When we consider a character in a string we have two pieces of information: what is the character's ASCII code, and what is the index of its position. In a word what and where. In our case that is 256 times #text-many bits and so we are dealing with two the power of that for the number of statements that we can say about the string. This can be a large number. However we can look at some useful families of statements.
Properties of characters
An array of 256 Boolean values determines a character-class. For example, the upper-case characters, the control-characters, and so on. Given a character-class and an index i we may ask whether the i-th character belongs to that class. So each class determines a pattern which succeeds on the longest prefix of the text whose characters belong to that class.
The largest character-class, that contains any character, is often denoted by a dot.
The notation
[ABC... ]
Is often used for the union of the character classes A,B,C,...
and
[^ABC... ]
For the negation of that union.
String Patterns
If s is a string, we have the pattern that matches only those texts that have s as a prefix.
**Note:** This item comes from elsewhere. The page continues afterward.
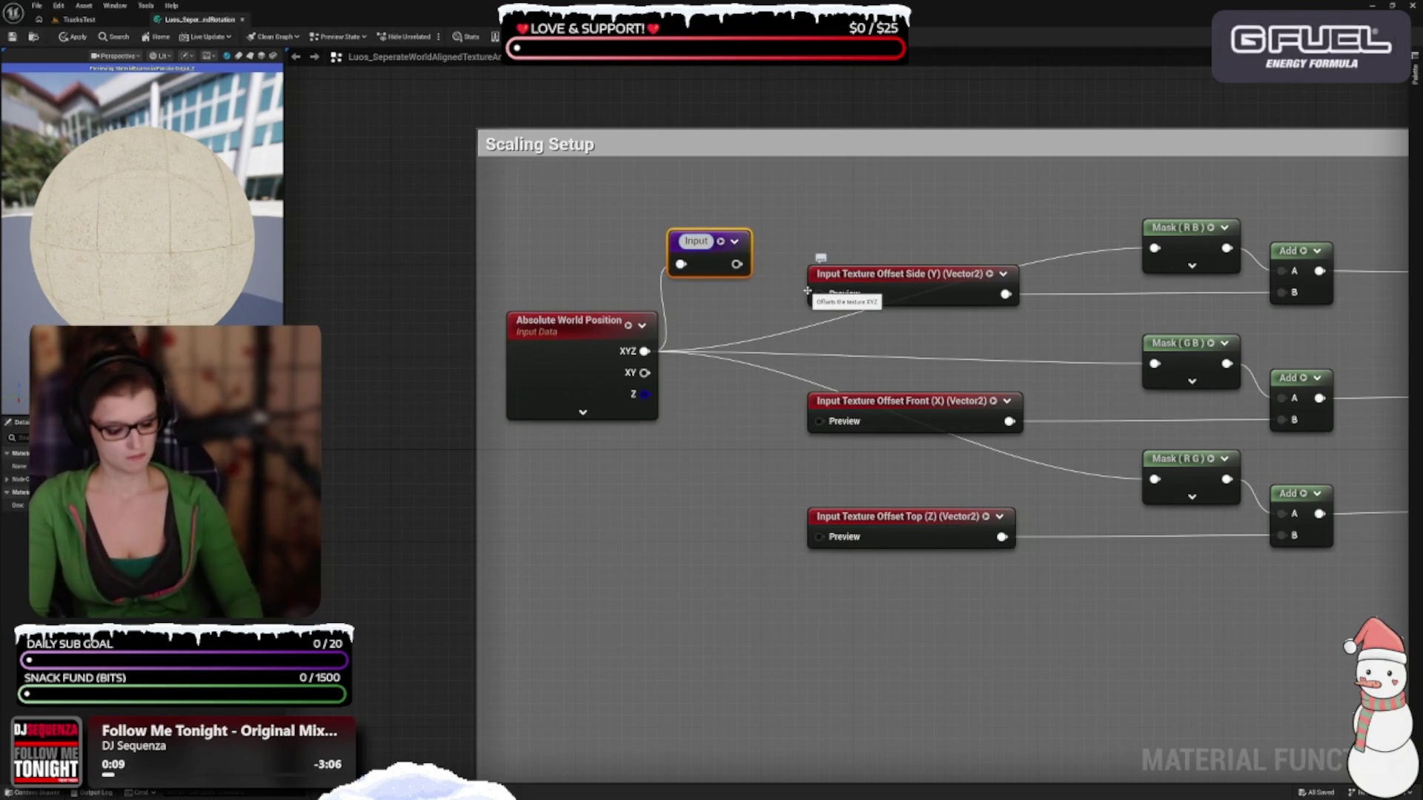
type("-AbsoluteWorldPos")
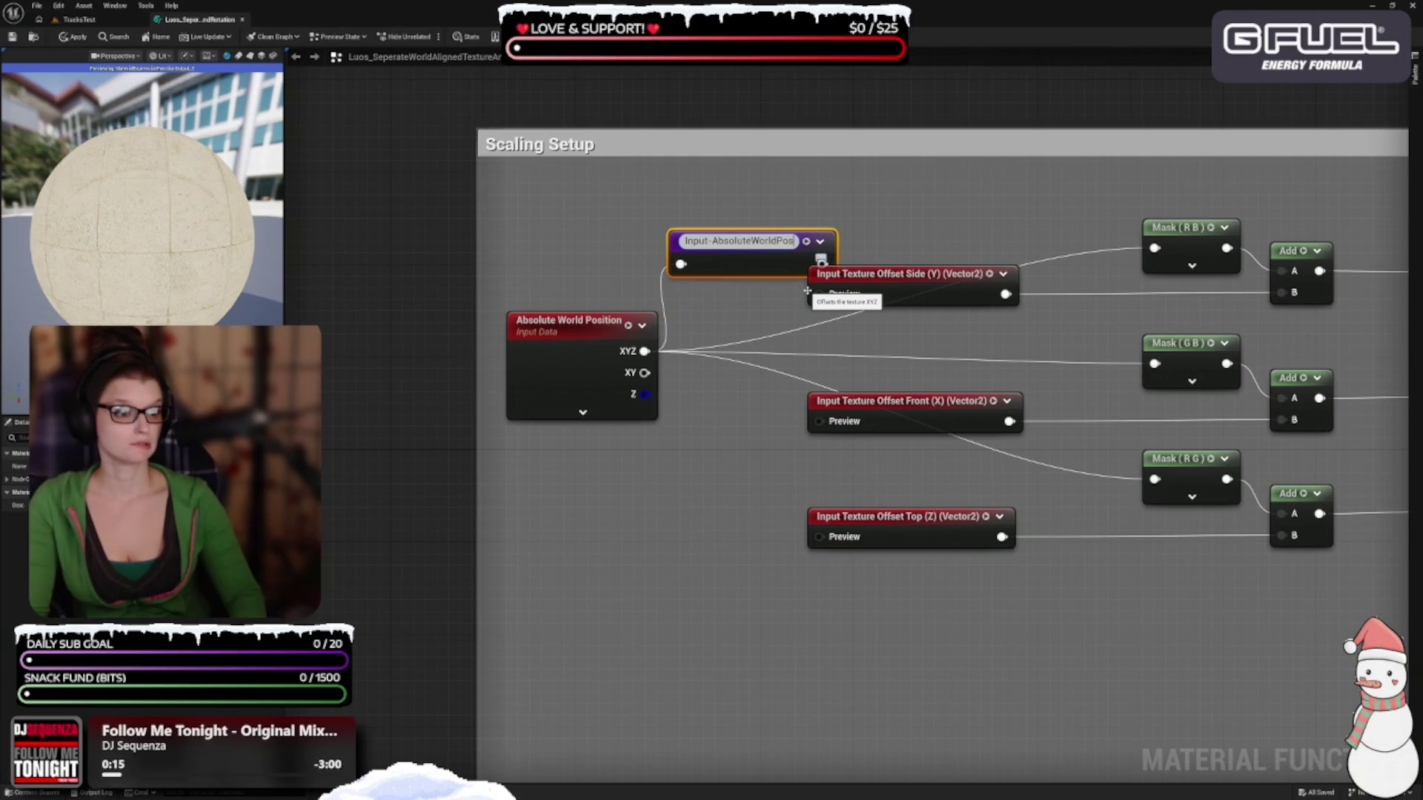
key("Return")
match (P(s), text) --> true, text + #s if text starts with s
--> false otherwise
A frequent abuse of notation is to call P(s) simply s. More important
than individual patterns is to consider how patterns can be combined.
Sequence
We can combine patterns in a sequence, each one starting where the previous one left off. This is often thought of as multiplication so notations like A*B or A B are often used. It is associative (but not commutative). If A fails then A*B fails. If A succeeds and
match (A, text) = true, text'
then
match (A*B, text) = match (B, text')
So if B fails A*B will fail but will still update the text pointer to the first character
after the prefix on which A succeeds.
Repetition
If n is a non-negative integer then A^n matches when a sequence of at least A's match, and A^-n matches when a sequence of at most A's match. The standard notations are
A* <--> A^0
A+ <--> A^1
A? <--> A^-1
Negation
!A succeeds only when A fails. The pointer is not updated. Note that !!! has the same effect as !.